Ian also pondered again the problem of what may be lost because of cultural shifts in terminology. Kathleen thought that the ‘weirdness’ we might perceive in the story shows that something of the original had been lost. Mike observed the levels of language used in the Kullervo cantos, and the richness of descriptions that also at times become ‘homeric-style’ epithets or characteristic qualities. We noted the frequent introduction of ‘Kullervo, Kalervo’s son / the blue-stockinged gaffer’s son /yellow-haired, handsome / fair of shoe-upper.’ I had been puzzled by the shoe-upper until Diane pointed out the characteristic use of embroidery on the uppers of boots traditionally worn by some Scandinavians.

We spent some time working out what else we might investigate in the coming weeks and months and found plenty to keep us busy. However, Laura advised us that our next meeting falls on St. George’s Day, so our topic for the next meeting will be Tolkien’s dragons and their sources. After that, we will go on to read Tolkien’s letters.


Future topics are likely to include (in no settled order yet): William Morris’s House of the Wulfings, the sagas, The Mabinogion, the Tain bo Cuailgne (Cattle Raid of Cooley), Taliesin, Unfinished Tales, Modern Criticism,

***

There was some interest in the background to The Kalevala so I put together the following:

The Kalevala is a nineteenth-century compilation based on the oral poetry of Karelia in eastern Finland, on the borders of Russia. It was made by Elias Lonrot and published in 1835. Lonrot was ‘trying to set in some kind of order’ poems about ‘memorable ancestors’, after the fashion of the Greeks and the Icelanders. “The work became a rallying-flag for national aspirations”.

The Karelians probably arrived in Karelia from the south-east c.9thC and could still be distinguished from other sections of the Finnish people in the 1960s, being shorter and darker. They ousted the Lapps.

Christianity entered Finland in 11thC and spread slowly. The first bishop was Henry, and Englishman.
In 1293 the Swedes undertook a crusade into Karelia and Scandinavian influence took over.

The eastern frontier was harassed by the Novgorodians during the medieval period, then by the grand duchy of Moscow. Karelia, like Finland generally, suffered centuries of shifting influence, until power was ceded to Russia in 1809.

Swedish had long been and remained the language of administration and education. In 1960 Swedish was still an official language, alongside Finnish.

In 184os demand grew for adoption of Finnish as the mother tongue of educated classes and for it to be allowed in administration and schools. Some educated Finns adopted Finnish but the majority retained the Swedish language. This created 2 rival groups which became political parties in 1860s and 70s. Late 19thC Russians demanded the abolition of Finnish autonomy and the absorption of Finland into Russia. This led to demands for independence.

The war of independence became a savage civil war. Germany sent an expeditionary force in 1918 and it was hoped that Germany would guarantee Finland’s independence. The German prince Frederick of Hesse was elected King of Finland but the fall of Germany led to the forming of a Finnish republic.

Though the Finnish language is basically Uralic, Karelian Finnish is named in the Oxford edition and may thus be a dialect.

- - - -

BRIEF 1 ::
Return these records unchanged, beginning at the line that contains "Polysorbat 80" and continuing through the end of the records.

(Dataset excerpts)

- - - -

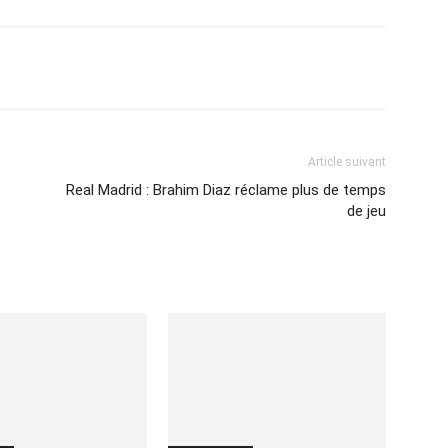
Imprimer
Article suivant
Real Madrid : Brahim Diaz réclame plus de temps
de jeu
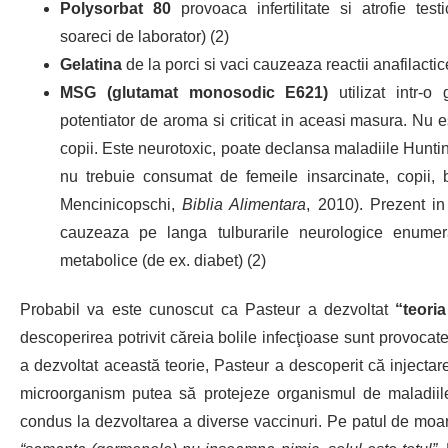
Polysorbat 80
provoaca infertilitate si atrofie test
soareci de laborator) (2)
Gelatina
de la porci si vaci cauzeaza reactii anafilactic
MSG (glutamat monosodic E621)
utilizat intr-
potentiator de aroma si criticat in aceasi masura. Nu 
copii. Este neurotoxic, poate declansa maladiile Hunti
nu trebuie consumat de femeile insarcinate, copii, 
Mencinicopschi,
Biblia Alimentara
, 2010). Prezent in
cauzeaza pe langa tulburarile neurologice enumer
metabolice (de ex. diabet) (2)
Probabil va este cunoscut ca Pasteur a dezvoltat
“teori
descoperirea potrivit căreia bolile infecţioase sunt provoc
a dezvoltat această teorie, Pasteur a descoperit că injecta
microorganism putea să protejeze organismul de maladiil
condus la dezvoltarea a diverse vaccinuri. Pe patul de moar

- - - -

BRIEF 2 ::
According to the reading-group notes, why will the next meeting's topic be Tolkien's dragons and their sources? Answer in one to three sentences.

TASK RESPONSE 1 ::
Polysorbat 80
provoaca infertilitate si atrofie test
soareci de laborator) (2)
Gelatina
de la porci si vaci cauzeaza reactii anafilactic
MSG (glutamat monosodic E621)
utilizat intr-
potentiator de aroma si criticat in aceasi masura. Nu 
copii. Este neurotoxic, poate declansa maladiile Hunti
nu trebuie consumat de femeile insarcinate, copii, 
Mencinicopschi,
Biblia Alimentara
, 2010). Prezent in
cauzeaza pe langa tulburarile neurologice enumer
metabolice (de ex. diabet) (2)
Probabil va este cunoscut ca Pasteur a dezvoltat
“teori
descoperirea potrivit căreia bolile infecţioase sunt provoc
a dezvoltat această teorie, Pasteur a descoperit că injecta
microorganism putea să protejeze organismul de maladiil
condus la dezvoltarea a diverse vaccinuri. Pe patul de moar

TASK RESPONSE 2 ::
Laura pointed out that the next meeting falls on St. George's Day. For that reason, the group chose Tolkien's dragons and their sources as the topic.